▶ **What to do**
Return every line of the records below word for word, leaving out the picture lines.

▶ **Exercise data**
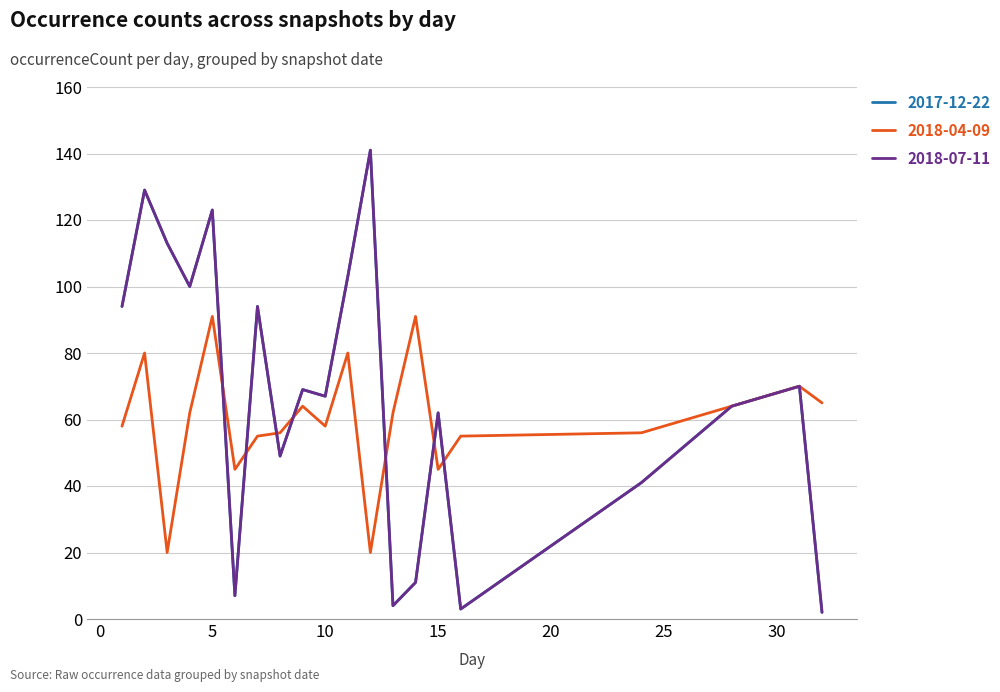

Reading left to right, what are all the values shown in this chart?

2017-12-22: 94	129	113	100	123	7	94	49	69	67	103	141	4	11	62	3	41	64	70	2
2018-04-09: 58	80	20	62	91	45	55	56	64	58	80	20	62	91	45	55	56	64	70	65
2018-07-11: 94	129	113	100	123	7	94	49	69	67	103	141	4	11	62	3	41	64	70	2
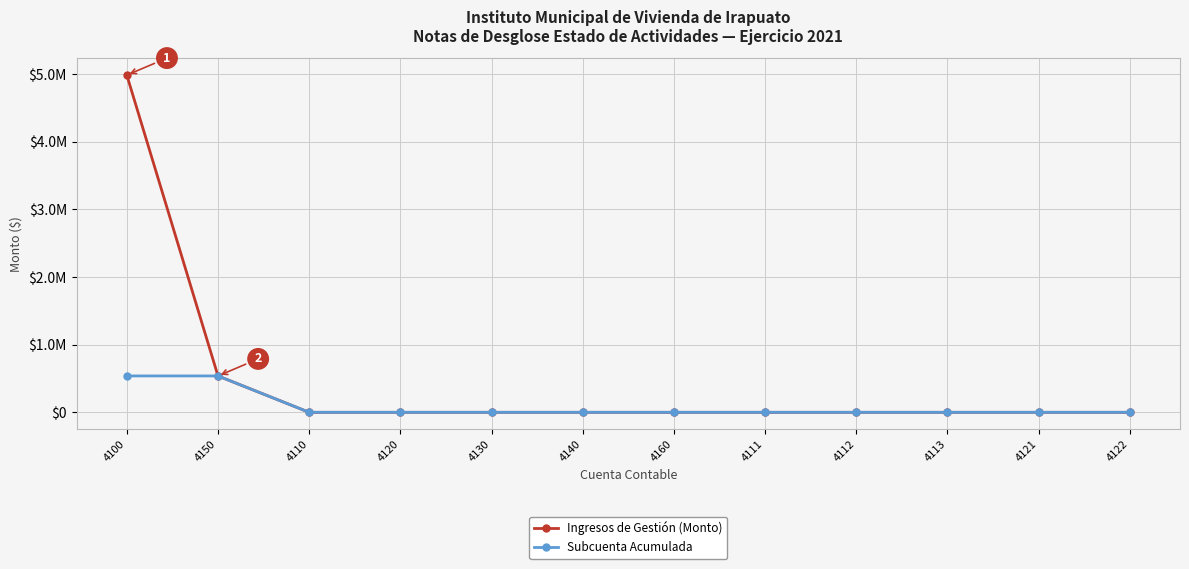

Where is Ingresos de Gestión (Monto) nearest to the value 2493175?

4150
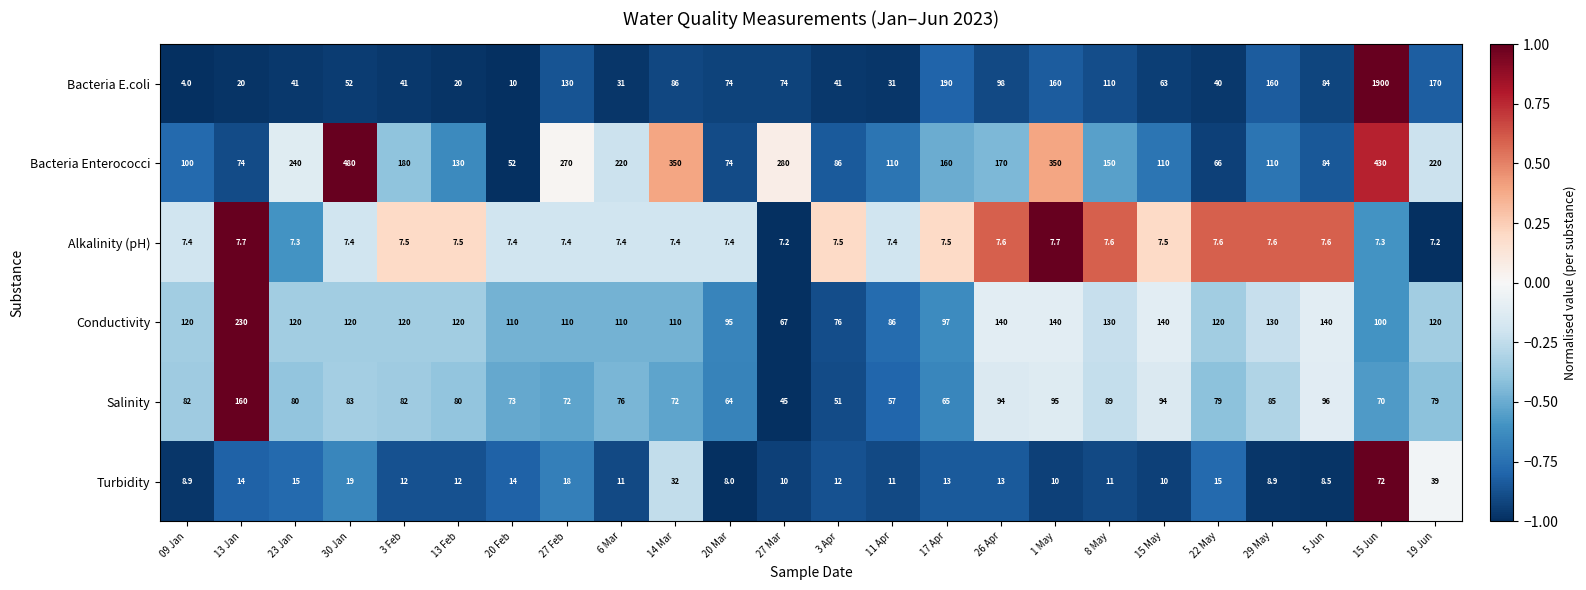

What is the difference between the second highest and minimum values in the Alkalinity (pH) series?

0.5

▶ **Solution below**
Reading left to right, what are all the values shown in this chart?

2017-12-22: 94	129	113	100	123	7	94	49	69	67	103	141	4	11	62	3	41	64	70	2
2018-04-09: 58	80	20	62	91	45	55	56	64	58	80	20	62	91	45	55	56	64	70	65
2018-07-11: 94	129	113	100	123	7	94	49	69	67	103	141	4	11	62	3	41	64	70	2

Where is Ingresos de Gestión (Monto) nearest to the value 2493175?

4150

What is the difference between the second highest and minimum values in the Alkalinity (pH) series?

0.5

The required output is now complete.